— WORK TO BE COMPLETED —
Go through the data and copy each line where the word "deadlines" shows up.
──────────
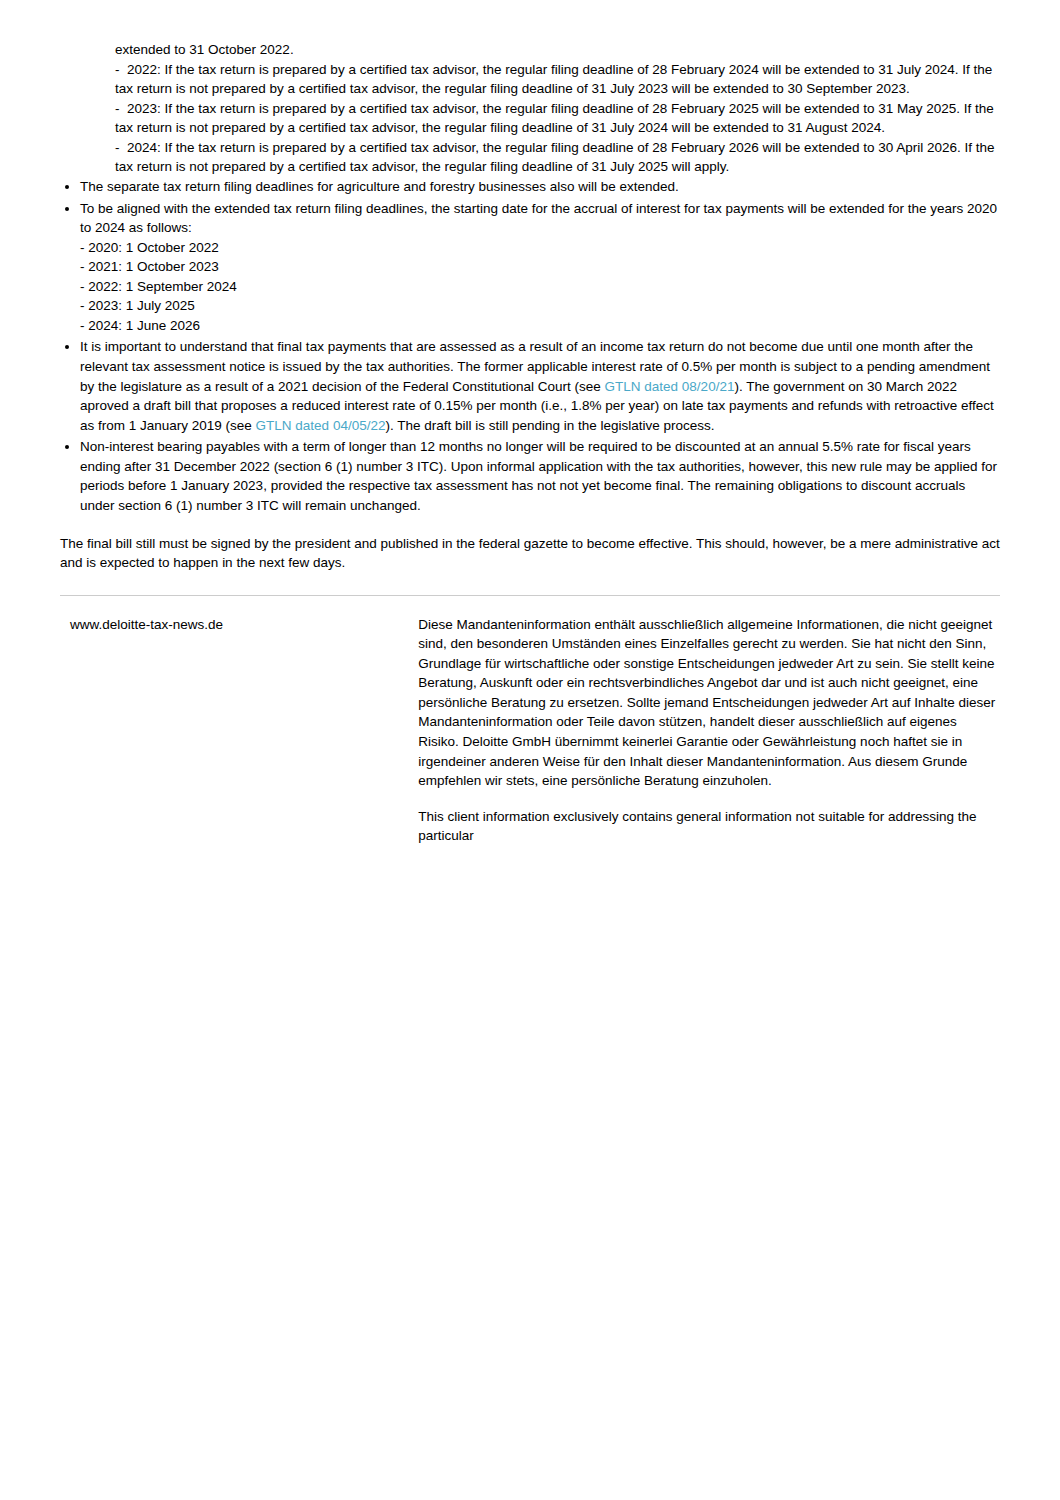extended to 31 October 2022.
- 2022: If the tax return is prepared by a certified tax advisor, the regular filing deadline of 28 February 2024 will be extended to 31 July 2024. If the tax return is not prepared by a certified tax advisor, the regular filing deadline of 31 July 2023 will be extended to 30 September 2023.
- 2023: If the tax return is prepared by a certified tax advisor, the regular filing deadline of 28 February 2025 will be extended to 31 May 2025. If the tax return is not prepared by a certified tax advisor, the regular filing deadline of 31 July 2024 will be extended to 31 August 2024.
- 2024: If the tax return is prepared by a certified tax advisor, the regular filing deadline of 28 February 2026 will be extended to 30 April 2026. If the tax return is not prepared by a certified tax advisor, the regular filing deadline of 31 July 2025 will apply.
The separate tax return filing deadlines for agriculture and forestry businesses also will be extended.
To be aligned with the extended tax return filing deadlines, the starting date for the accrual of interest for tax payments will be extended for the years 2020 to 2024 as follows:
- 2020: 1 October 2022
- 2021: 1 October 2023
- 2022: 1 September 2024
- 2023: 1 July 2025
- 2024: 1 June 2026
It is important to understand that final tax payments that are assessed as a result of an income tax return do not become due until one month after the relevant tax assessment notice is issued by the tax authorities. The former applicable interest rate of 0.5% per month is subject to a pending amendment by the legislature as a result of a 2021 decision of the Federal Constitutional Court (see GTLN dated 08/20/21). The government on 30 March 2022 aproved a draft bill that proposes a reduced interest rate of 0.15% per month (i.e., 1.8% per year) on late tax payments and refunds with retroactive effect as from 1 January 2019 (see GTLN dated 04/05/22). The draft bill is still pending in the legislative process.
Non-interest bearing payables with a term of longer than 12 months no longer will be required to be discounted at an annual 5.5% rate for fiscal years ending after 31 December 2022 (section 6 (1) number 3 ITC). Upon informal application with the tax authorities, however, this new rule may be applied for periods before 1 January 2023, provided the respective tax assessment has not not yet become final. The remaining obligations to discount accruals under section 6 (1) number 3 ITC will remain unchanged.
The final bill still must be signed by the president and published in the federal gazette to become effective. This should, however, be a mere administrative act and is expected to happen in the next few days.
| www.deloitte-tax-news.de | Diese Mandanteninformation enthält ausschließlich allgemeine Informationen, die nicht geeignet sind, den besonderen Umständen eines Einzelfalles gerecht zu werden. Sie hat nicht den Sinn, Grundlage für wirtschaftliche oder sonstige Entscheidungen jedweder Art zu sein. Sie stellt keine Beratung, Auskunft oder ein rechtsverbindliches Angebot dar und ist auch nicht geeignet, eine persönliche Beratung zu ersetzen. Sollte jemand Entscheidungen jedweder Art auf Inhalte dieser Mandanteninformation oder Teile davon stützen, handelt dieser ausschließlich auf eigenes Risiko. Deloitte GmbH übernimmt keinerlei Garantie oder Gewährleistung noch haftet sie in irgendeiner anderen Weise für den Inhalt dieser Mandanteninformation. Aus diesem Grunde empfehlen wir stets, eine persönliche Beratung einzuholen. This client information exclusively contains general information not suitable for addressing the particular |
──────────
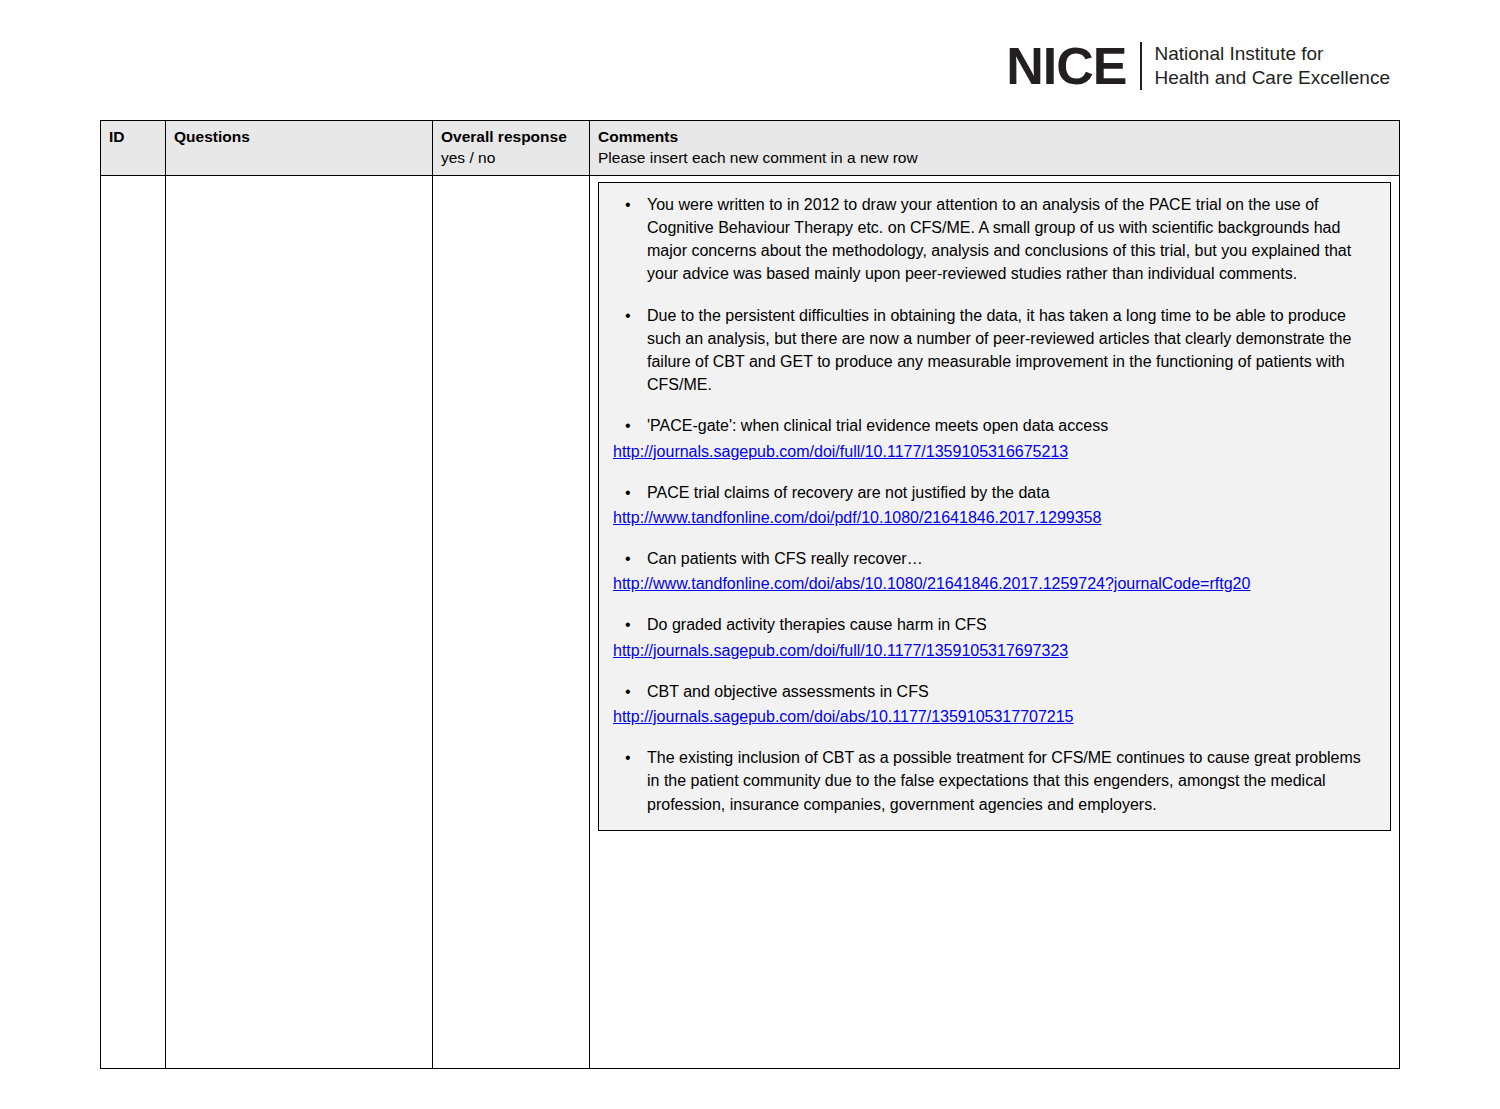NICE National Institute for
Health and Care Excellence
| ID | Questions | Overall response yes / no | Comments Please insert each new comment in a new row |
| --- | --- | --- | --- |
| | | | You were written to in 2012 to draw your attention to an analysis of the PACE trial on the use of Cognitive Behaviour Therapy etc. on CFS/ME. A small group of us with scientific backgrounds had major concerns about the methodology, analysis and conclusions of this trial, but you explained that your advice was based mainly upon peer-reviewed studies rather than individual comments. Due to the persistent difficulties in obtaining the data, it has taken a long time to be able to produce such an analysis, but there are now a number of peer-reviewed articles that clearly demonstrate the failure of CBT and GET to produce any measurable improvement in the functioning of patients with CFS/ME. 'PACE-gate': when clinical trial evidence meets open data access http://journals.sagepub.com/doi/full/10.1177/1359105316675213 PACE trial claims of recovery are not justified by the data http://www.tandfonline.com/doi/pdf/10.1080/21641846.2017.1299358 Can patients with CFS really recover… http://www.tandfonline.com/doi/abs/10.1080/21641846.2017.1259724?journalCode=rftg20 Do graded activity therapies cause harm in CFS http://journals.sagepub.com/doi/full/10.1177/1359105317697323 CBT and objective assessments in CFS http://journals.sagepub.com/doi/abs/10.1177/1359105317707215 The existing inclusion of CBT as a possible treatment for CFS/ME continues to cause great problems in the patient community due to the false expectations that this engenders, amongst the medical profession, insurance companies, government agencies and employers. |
──────────
— RESULT OF THIS EXERCISE —
The separate tax return filing deadlines for agriculture and forestry businesses also will be extended.
To be aligned with the extended tax return filing deadlines, the starting date for the accrual of interest for tax payments will be extended for the years 2020 to 2024 as follows:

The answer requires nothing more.